Showing posts with label conass. Show all posts
Showing posts with label conass. Show all posts

Friday, June 12, 2009

Proxies and Avenues of Dissent

He ate his ice cream with a bun while I had mine in a sugar cone, Ricky, a would-be law enforcer. While I agonized over the dilemma of a choice between langka or macapuno, he asked an innocuous question, “Anong meron?” I struggled over how best to explain what last Sunday’s silent protest was for, and as best I could explained what House Resolution 1109 was about. And while I certainly tried to leave the parliamentary jargon out of my explanation, he was quick to follow what, indeed, the silent protest was for.

Stripped of the technicalities, the way he re-explained the situation was crystal. Here you have an administration, led by a tenacious president, too long in power. Here you have allegations of misdeeds comparable only to the abuses of the yet longest self-serving President Marcos. Here you have a country that has yet to exhibit any meaningful indicators of ‘kaginhawahan,’ was his term. Why, indeed, should we suffer more of the same?

His yellowish eyes were wise beyond his age. He couldn’t have been older than me. His little nephew played near the sorbetero, cocooned in blissful ignorance of our conversation, RockEd’s silent protest, and the infamy of June 2. He said he understood what government was doing, all his life having dreamt of being a law-enforcer. He followed politics when he could. Here he was at an avenue in his life where he had to make a choice of a lifetime. He had just past the exam that made a police officer but could not yet quite make the leap.

I know it would change me, he said. I already have friends in the police force. Do you know they make the newbies collect bribe money? All my life I’ve dreamed of being a policeman, to keep order, to dispense justice. But I’m not stupid, I know what goes on in a precinct. If I refuse to join in the shenanigans, I might endanger my life. But if I do, what would be left of me?

I can’t remember all that he said, but I stood there listening to him recount a slice of his life story. I understood too the agony of wanting something better for the country he would serve, and the compromise of the reality of law enforcement and his ideals. Do you know that I studied by heart a book this thick on human rights, he said. Not every cop graduates a criminologist, do you know that? They don’t know that criminals should be treated fairly as the law provides. If I do choose to become a cop, I would do good by not whacking them over the head.

While we ate our ice cream he kept glancing behind me at the silent protesters. He said he understood what we were fighting for, but why were we so silent? I explained that we all understood what we were there for and so there was no need for speeches or programs. I mentioned the big rally on Wednesday and invited him to go. He said he wasn’t much of a rallyist but he would try. And if he couldn’t make it, he asked if I could go on his behalf.

Early afternoon last Wednesday my friend Luisa texted me to offer apologies for not being able to make it to our dinner date. Her tummy wasn’t feeling so good. I’d completely forgotten of course as I was already headed for the Makati rally. She said she would too if she weren’t so sick. I offered to go on her behalf, this friend of mine with whom I witnessed Edsa Dos all those years ago.

# # # #

_PROBLEMS TO SOLVE_
A: In the blog post about the silent protest, which House resolution does the writer explain to Ricky?
B: Continue the blog post about the silent protest from the end of its last paragraph.

_RECORDS SHOWN_
# # # #

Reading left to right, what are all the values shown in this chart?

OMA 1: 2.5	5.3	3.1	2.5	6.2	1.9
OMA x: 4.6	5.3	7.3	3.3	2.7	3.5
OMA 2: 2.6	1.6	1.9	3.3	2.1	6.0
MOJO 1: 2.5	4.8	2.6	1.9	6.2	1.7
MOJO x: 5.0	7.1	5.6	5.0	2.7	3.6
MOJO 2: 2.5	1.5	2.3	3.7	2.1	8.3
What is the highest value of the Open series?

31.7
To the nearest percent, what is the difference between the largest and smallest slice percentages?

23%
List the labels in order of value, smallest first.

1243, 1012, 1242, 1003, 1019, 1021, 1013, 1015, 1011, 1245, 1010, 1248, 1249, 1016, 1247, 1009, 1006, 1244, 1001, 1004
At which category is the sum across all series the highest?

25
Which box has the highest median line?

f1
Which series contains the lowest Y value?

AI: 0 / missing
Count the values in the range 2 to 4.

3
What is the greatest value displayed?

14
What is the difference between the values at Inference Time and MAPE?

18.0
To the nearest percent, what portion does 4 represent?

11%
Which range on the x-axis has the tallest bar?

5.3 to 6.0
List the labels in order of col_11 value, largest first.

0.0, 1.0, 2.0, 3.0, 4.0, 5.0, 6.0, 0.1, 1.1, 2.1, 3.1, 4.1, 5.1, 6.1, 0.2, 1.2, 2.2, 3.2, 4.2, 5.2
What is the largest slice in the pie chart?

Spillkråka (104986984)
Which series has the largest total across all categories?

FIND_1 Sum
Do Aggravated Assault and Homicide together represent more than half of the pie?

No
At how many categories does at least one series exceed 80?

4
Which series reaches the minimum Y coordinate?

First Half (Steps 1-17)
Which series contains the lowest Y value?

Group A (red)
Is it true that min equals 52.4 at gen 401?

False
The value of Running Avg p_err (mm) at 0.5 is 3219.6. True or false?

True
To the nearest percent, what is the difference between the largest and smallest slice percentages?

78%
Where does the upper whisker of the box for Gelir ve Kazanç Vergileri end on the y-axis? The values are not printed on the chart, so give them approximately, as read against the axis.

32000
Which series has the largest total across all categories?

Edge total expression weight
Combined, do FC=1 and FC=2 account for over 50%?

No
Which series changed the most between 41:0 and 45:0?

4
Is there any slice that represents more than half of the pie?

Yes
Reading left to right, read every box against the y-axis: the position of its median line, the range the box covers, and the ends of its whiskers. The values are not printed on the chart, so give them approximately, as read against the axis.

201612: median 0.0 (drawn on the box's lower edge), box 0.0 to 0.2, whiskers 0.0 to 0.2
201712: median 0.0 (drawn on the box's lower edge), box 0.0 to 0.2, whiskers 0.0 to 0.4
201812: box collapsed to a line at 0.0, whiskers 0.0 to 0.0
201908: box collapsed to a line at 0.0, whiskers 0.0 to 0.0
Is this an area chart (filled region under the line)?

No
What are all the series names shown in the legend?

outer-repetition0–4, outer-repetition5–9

# # # #

_RESPONSES TO THE EXERCISE_
A: House Resolution 1109.

B:
I parked my car in the Fort because I didn’t want to be stuck in the traffic re-routing might cause. I need not have bothered of course, because the roads when I arrived and left the Makati CBD were pretty free. I took a cab from Boni High Street and asked to be dropped off at the end of McKinley. Boy, the meter was running fast. Nearing my drop-off point I quizzed the cabbie about the Makati area, whether he got stuck in traffic because of the rally. He said the roads were clear earlier in the day and asked, what rally? I briefly explained that I was going to said rally and outlined the events of June 2. The mild-mannered cabbie then exploded in a rant liberally peppered with expletives. And while he railed about the injustice of the system, of the kurakot politicians, all the same, I noticed his meter slowed.

Under a scaffolding, I sat with friends, smoked some ciggies and listened to personalities speak on the stage. I didn’t care much what Cory Aquino or Danny Lim had to say. I didn’t care for the senators who were there courting the cameras and the crowd. I didn’t care for the congresspeople who came as well, save Risa Baraquel. I didn’t need them to tell me what I already knew anyway. And so I sat, and picked out which sounds I wanted to hear from the spectacle. Curiously it was someone singing a kundiman-type song I appreciated best. The rest was ambient noise.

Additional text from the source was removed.